In other meeting business:

• Commissioners received a presentation from Rowan Economic Development Council President Rod Crider and Vice President Scott Shelton on the organization’s progress to maintain and foster new economic development in the county. Crider reported the Rowan EDC helped generate 492 jobs and $95 million in capital investment in fiscal year 2020-21, which ended on June 30. The Rowan EDC, Crider said, has also raised $1.2 million for its Forward Rowan campaign. The campaign allowed the organization to move from being solely funded by the county to being a public-private partnership. Through the Forward Rowan campaign, the Rowan EDC has created programs such as its online job portal.

Shelton provided an update on the Rowan EDC’s efforts to recruit new companies to the county. In the previous year, Shelton said, the county had 133 total leads on interested new companies, up 49% from the year before. Despite the pandemic, Shelton said there were also 15 company visits, matching the total from fiscal year 2019-20.

Commissioners praised the Rowan EDC’s for its work to bring economic development to the county and congratulated Crider and Shelton on the progress they’ve made.

• Commissioners authorized the county to solicit bids for project to create an access road from Julian Road to the Rowan County Animal Shelter and the new Dog Adoption Center that is currently under construction on the property. The project is being managed by McGill Associates. Water and sewer lines would also be extended to the animal shelter in the project. Plans for the road include an access point to James River Equipment, a John Deere dealer located near the shelter. James River has agreed to pay $59,000 for the project, County Manager Aaron Church said. The remainder of the project would likely be funded by the county.

• Commissioners approved the purchase of 18 vehicles, including 14 Dodge Durangos and four Dodge Chargers, for the Rowan County Sheriff’s Office. The vehicles will be purchased at a total cost of $572,730 from Ilderton Chrysler Dodge Jeep Ram in High Point. The 14 Dodge Durangos will cost $33,677 each and the four Dodge Chargers will be $25,313 each.
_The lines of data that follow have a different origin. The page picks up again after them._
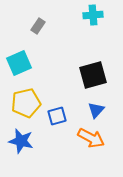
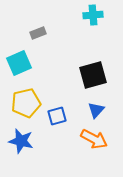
gray rectangle: moved 7 px down; rotated 35 degrees clockwise
orange arrow: moved 3 px right, 1 px down
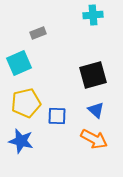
blue triangle: rotated 30 degrees counterclockwise
blue square: rotated 18 degrees clockwise
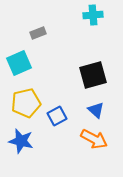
blue square: rotated 30 degrees counterclockwise
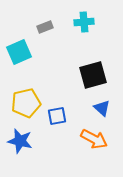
cyan cross: moved 9 px left, 7 px down
gray rectangle: moved 7 px right, 6 px up
cyan square: moved 11 px up
blue triangle: moved 6 px right, 2 px up
blue square: rotated 18 degrees clockwise
blue star: moved 1 px left
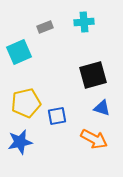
blue triangle: rotated 24 degrees counterclockwise
blue star: moved 1 px down; rotated 25 degrees counterclockwise
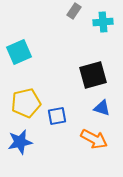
cyan cross: moved 19 px right
gray rectangle: moved 29 px right, 16 px up; rotated 35 degrees counterclockwise
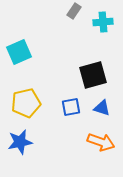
blue square: moved 14 px right, 9 px up
orange arrow: moved 7 px right, 3 px down; rotated 8 degrees counterclockwise
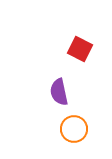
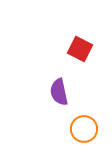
orange circle: moved 10 px right
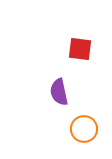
red square: rotated 20 degrees counterclockwise
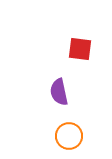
orange circle: moved 15 px left, 7 px down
• Commissioners authorized Church solicit proposals from registered lobbyists to work with Rowan County. After discussing the idea of hiring a lobbyist to advocate for the county’s interests on the state and national level last year, commissioners included $60,000 for lobbying services in the current fiscal budget.
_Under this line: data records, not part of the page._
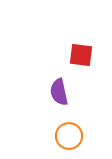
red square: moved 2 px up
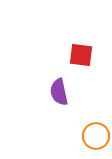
orange circle: moved 27 px right
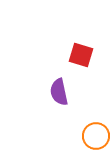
red square: rotated 10 degrees clockwise
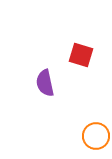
purple semicircle: moved 14 px left, 9 px up
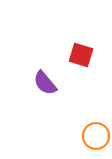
purple semicircle: rotated 28 degrees counterclockwise
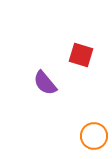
orange circle: moved 2 px left
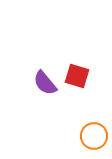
red square: moved 4 px left, 21 px down
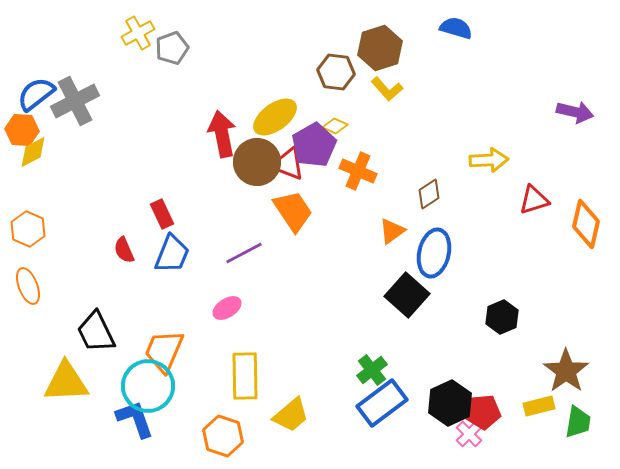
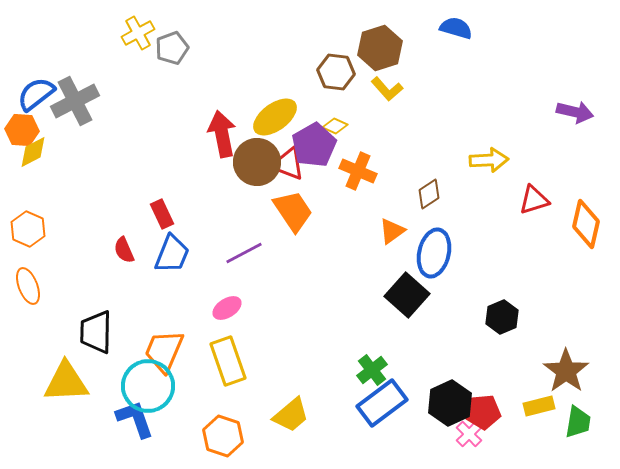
black trapezoid at (96, 332): rotated 27 degrees clockwise
yellow rectangle at (245, 376): moved 17 px left, 15 px up; rotated 18 degrees counterclockwise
• Commissioners approved a request from District Attorney Brandy Cook to hire two assistant district attorneys to “assist in the speedy disposition of cases involving a threat to public safety.” The positions will each cost the county $82,459 ($164,918 total) and the term of the agreement will be for a one-year period starting on Sept. 1 and ending on Aug. 31, 2022. There are currently nine permanent assistant district attorney positions and Cook is in the process of filling another position.

• The board approved a request from the Health Department to reduce the number of temporary COVID-19 related positions. Last year, the department requested 11 positions be funded using state dollars, but it’s asking the positions be reduced to 7.5 full-time equivalents. The change will reduce staff costs by almost $120,000 per year.